Em comunicado, a equipe do estudo afirmou que “num período de dois meses, todos os participantes do grupo controle estarão vacinados”.

No estudo para avaliação da eficácia da vacina, metade dos voluntários recebe duas doses do imunizante, e, a outra metade, duas doses da vacina meningocócica. Nem os médicos, nem os voluntários sabem quem recebeu o que —por isso diz-se que é um estudo duplo cego.

Os voluntários só descobrem no momento do chamado “descegamento”, ao serem recebidos em consulta no Crie. Quando isso ocorre, os que estavam no grupo de controle recebem a primeira dose vacina.

Um voluntário conseguiu agendar o “descegamento” só para o fim de fevereiro. Ele vai ter que ficar sem tomar a vacina até lá, apesar de ser médico e estar no grupo prioritário.

O médico, que não quis se identificar, tinha recebido agendamento inicial só para março. Segundo ele, nesse intervalo, ele terá de ficar exposto à infecção.

Ele não pode tomar outra vacina como a Coronavac, porque não se sabe a interação entre as duas. Mais do que isso, afirma, seria injusto tomar uma dose em meio à escassez de vacina.

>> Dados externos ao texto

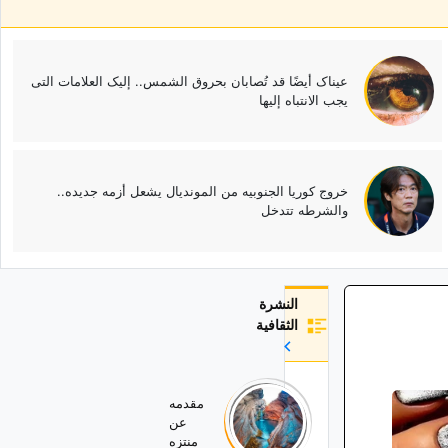
عیناک أیضًا قد تُصابان بحروق الشمس.. إلیک العلامات التی
یجب الانتباه إلیها
خروج کوریا الجنوبیه من الموندیال یشعل أزمه جدیده..
والشرطه تتدخل
النشرة
الثقافية
مقدمه
عن
منتزه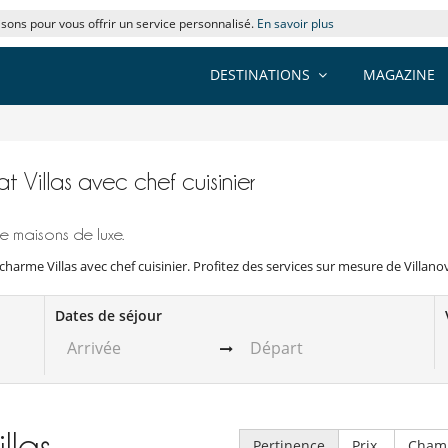
lisons pour vous offrir un service personnalisé.
En savoir plus
DESTINATIONS
MAGAZINE
at Villas avec chef cuisinier
e maisons de luxe.
harme Villas avec chef cuisinier. Profitez des services sur mesure de Villano
Dates de séjour
illas
Pertinence
Prix
Cham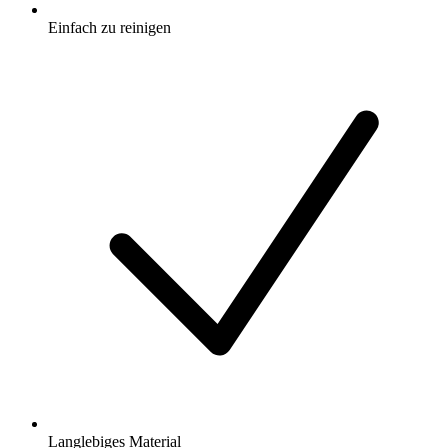
Einfach zu reinigen
Langlebiges Material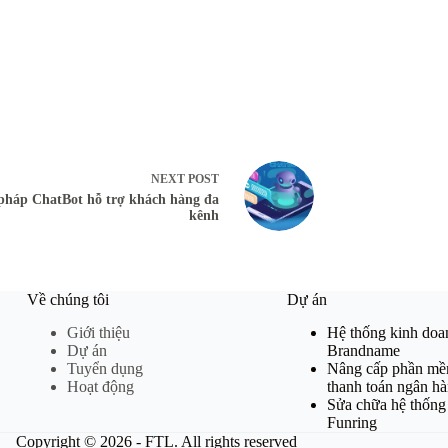
NEXT
POST
 pháp ChatBot hỗ trợ khách hàng đa
kênh
Về chúng tôi
Dự án
Giới thiệu
Hệ thống kinh do
Dự án
Brandname
Tuyển dụng
Nâng cấp phần mề
Hoạt động
thanh toán ngân h
Sửa chữa hệ thống
Funring
Copyright © 2026 - FTL. All rights reserved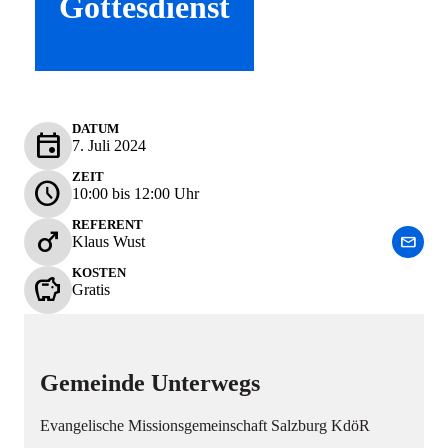
Gottesdienst
DATUM
event
7. Juli 2024
ZEIT
schedule
10:00 bis 12:00 Uhr
REFERENT
male
mail
Klaus Wust
KOSTEN
savings
Gratis
Gemeinde Unterwegs
Evangelische Missionsgemeinschaft Salzburg KdöR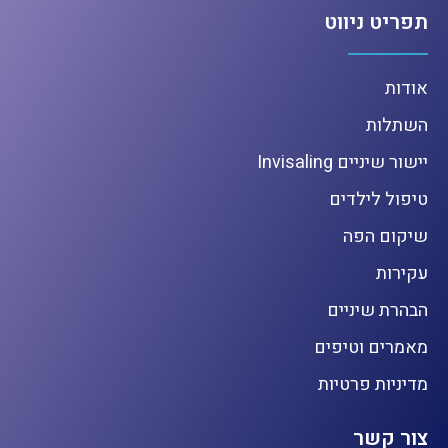
תפריט ניווט
אודות
השתלות
יישור שיניים Invisaling
טיפול לילדים
שיקום הפה
עקירות
הבהרת שיניים
מאמרים וטיפים
מדיניות פרטיות
צור קשר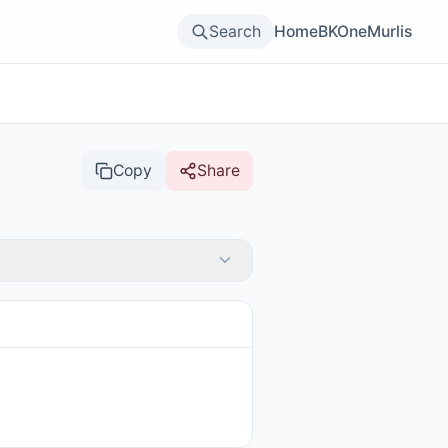
Search
Home
BKOne
Murlis
Copy
Share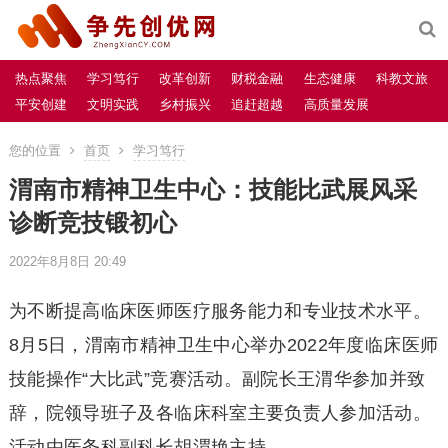
热点聚焦
学习笃行
改革创新
财税金融
生态健康
科教文旅
平安创建
文明实践
乡村振兴
追赶超越
高质量发展
您的位置
首页
学习笃行
渭南市精神卫生中心：技能比武展风采
诊断竞技锻初心
2022年8月8日 20:49
为不断提高临床医师医疗服务能力和专业技术水平。
8月5日，渭南市精神卫生中心举办2022年度临床医师
技能操作“大比武”竞赛活动。副院长王渭华参加并致
辞，院领导班子及各临床科室主要负责人参加活动。
活动由医务科副科长胡渭艳主持。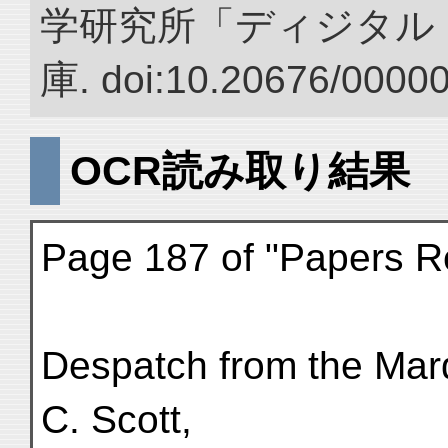
学研究所「ディジタル
庫. doi:10.20676/0000
OCR読み取り結果
Page 187 of "Papers Rel
Despatch from the Mar
C. Scott,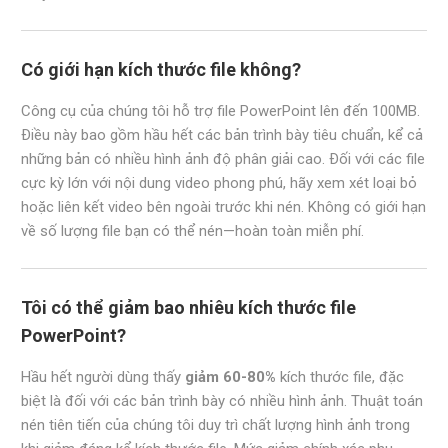
Có giới hạn kích thước file không?
Công cụ của chúng tôi hỗ trợ file PowerPoint lên đến 100MB.
Điều này bao gồm hầu hết các bản trình bày tiêu chuẩn, kể cả
những bản có nhiều hình ảnh độ phân giải cao. Đối với các file
cực kỳ lớn với nội dung video phong phú, hãy xem xét loại bỏ
hoặc liên kết video bên ngoài trước khi nén. Không có giới hạn
về số lượng file bạn có thể nén—hoàn toàn miễn phí.
Tôi có thể giảm bao nhiêu kích thước file
PowerPoint?
Hầu hết người dùng thấy
giảm 60-80%
kích thước file, đặc
biệt là đối với các bản trình bày có nhiều hình ảnh. Thuật toán
nén tiên tiến của chúng tôi duy trì chất lượng hình ảnh trong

Foto de 17 de novembro de 2020 mostra frascos com a vacina contra Covid-19 fabricada pela AstraZeneca e pela Universidade de Oxford.
Foto de 17 de novembro de 2020 mostra frascos com a vacina contra Covid-19 fabricada pela AstraZeneca e pela Universidade de Oxford. - Justin Tallis/AFP

A expectativa de muitos voluntários era que, quando abrissem o cegamento, as pessoas fossem chamadas e já se fizesse a vacinação na primeira semana ou, no máximo, na segunda. As doses para os voluntários vêm de um lote separado, direto do Reino Unido.

Segundo a assessoria de imprensa da Unifesp, mais de mil voluntários já foram até o Crie para o "descegamento", e o centro está trabalhando de segunda a segunda, mas não pode ter aglomerações, por conta dos riscos sanitários. O centro está chamando primeiro os integrantes dos grupos prioritários determinados pelo Programa Nacional de Imunização.

O pediatra aposentado Sylvio Monteiro de Barros, 74, teve sua consulta agendada para a quinta-feira (28) e foi informado de que ele havia sido inoculado com a vacina de Oxford/AstraZeneca. “Não vou sair por aí sem máscara, claro, mas dá um alívio saber que estou vacinado”, disse.

No entanto, alguns dos voluntários que foram chamados para o “descegamento” e descobriram que estavam no grupo controle saíram de lá sem receber a vacina contra Covid. Foram informados de que as doses da Oxford/AstraZeneca estavam presas na alfândega.

Segundo a assessoria de imprensa da Unifesp, a interrupção durou “um dia e meio, no máximo dois” e se deveu a gerenciamento de estoque, por causa da alta demanda. A assessoria informou que a situação já foi normalizada.